Reproduce the listing below word for word and exclude any picture.

─── Given information ───

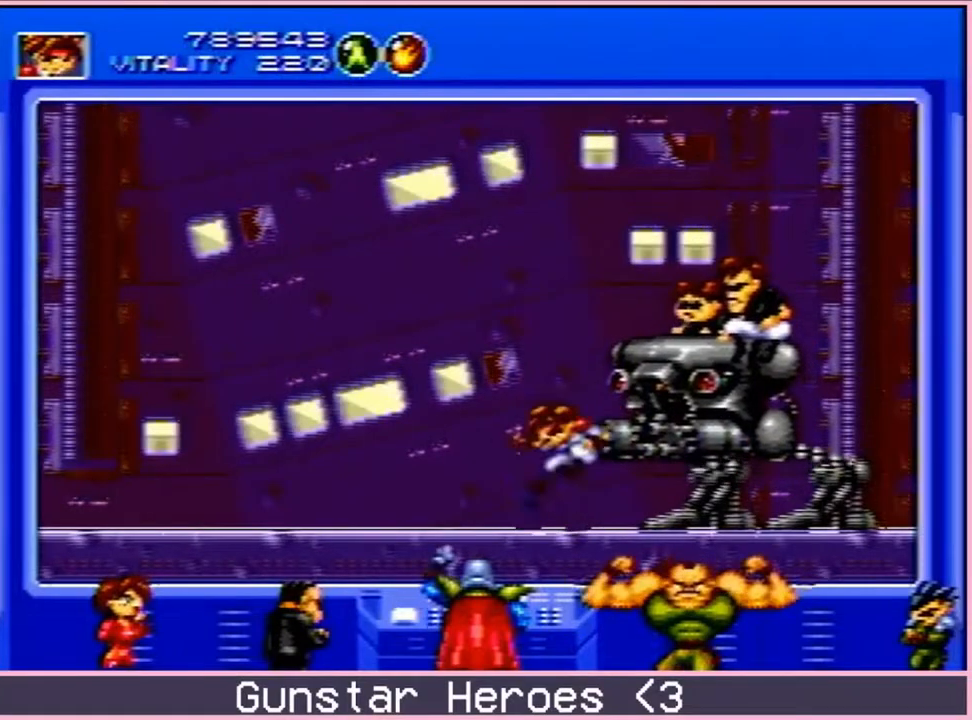
{"buttons": [], "events": [[183, "C", "up"], [400, "DPAD_RIGHT", "up"], [400, "DPAD_UP", "up"]]}
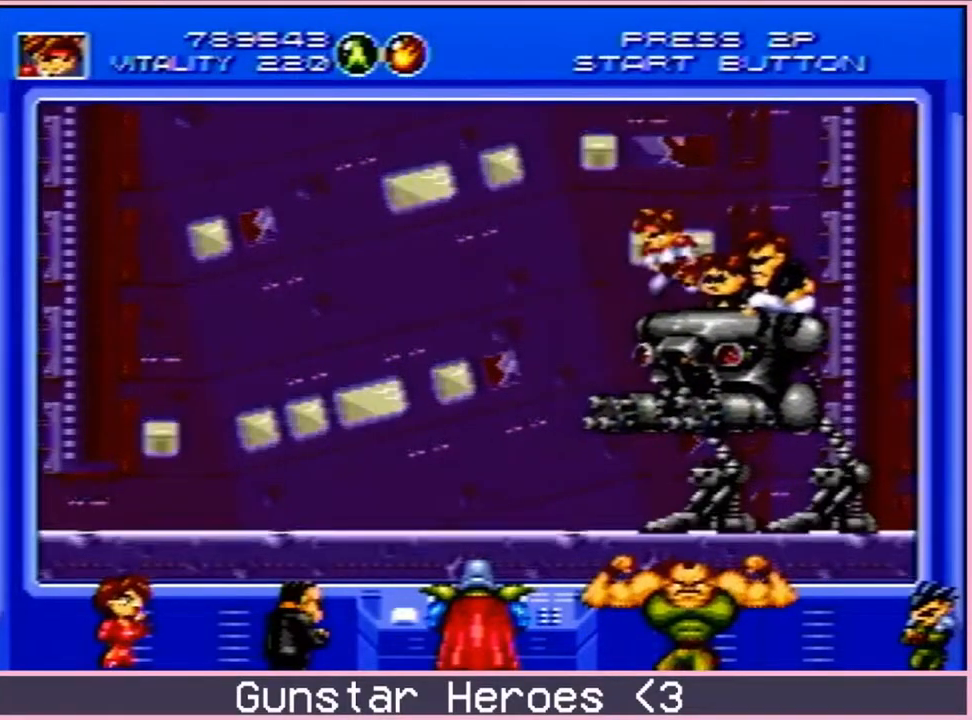
{"buttons": [], "events": [[83, "DPAD_LEFT", "down"], [167, "DPAD_LEFT", "up"], [300, "DPAD_RIGHT", "down"], [383, "DPAD_RIGHT", "up"]]}
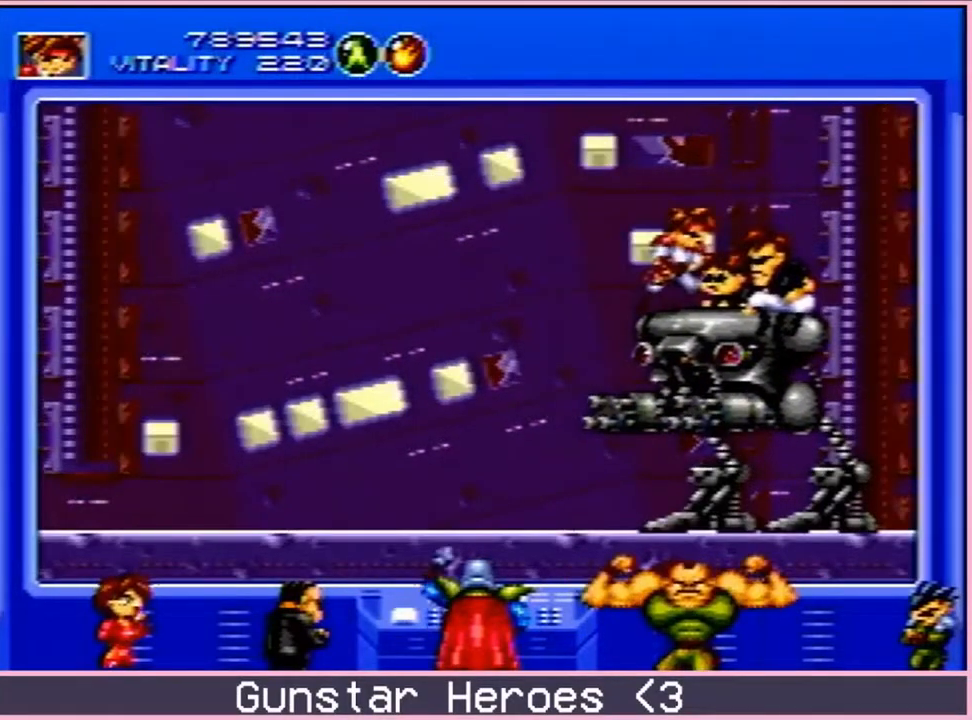
{"buttons": [], "events": [[400, "DPAD_RIGHT", "down"], [433, "DPAD_RIGHT", "up"]]}
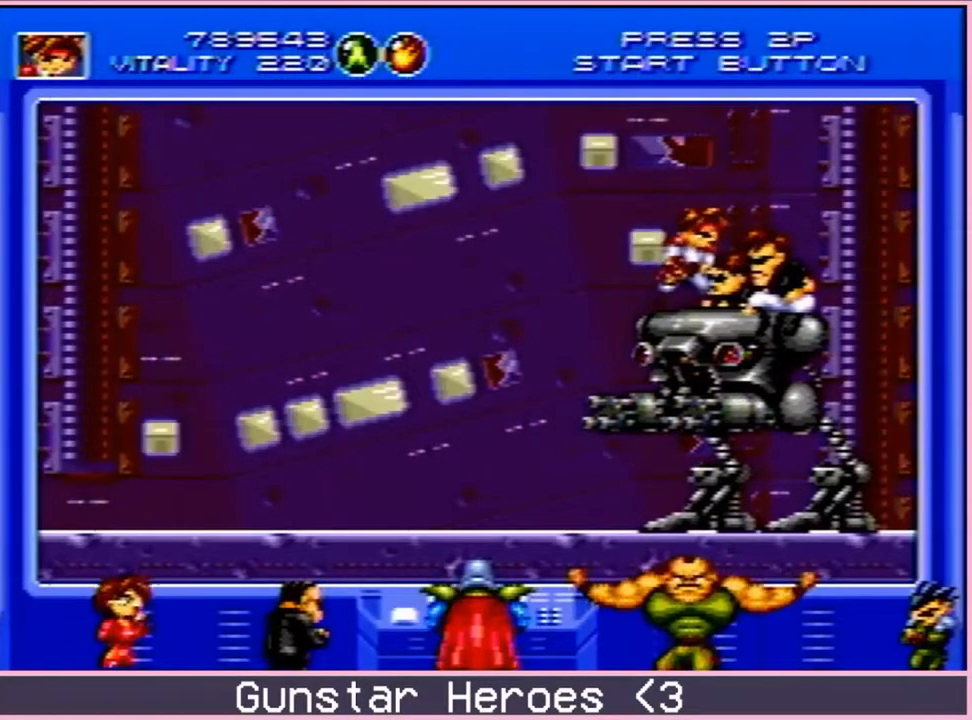
{"buttons": [], "events": []}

───

= Your solution =
{"buttons": [], "events": [[183, "C", "up"], [400, "DPAD_RIGHT", "up"], [400, "DPAD_UP", "up"]]}
{"buttons": [], "events": [[83, "DPAD_LEFT", "down"], [167, "DPAD_LEFT", "up"], [300, "DPAD_RIGHT", "down"], [383, "DPAD_RIGHT", "up"]]}
{"buttons": [], "events": [[400, "DPAD_RIGHT", "down"], [433, "DPAD_RIGHT", "up"]]}
{"buttons": [], "events": []}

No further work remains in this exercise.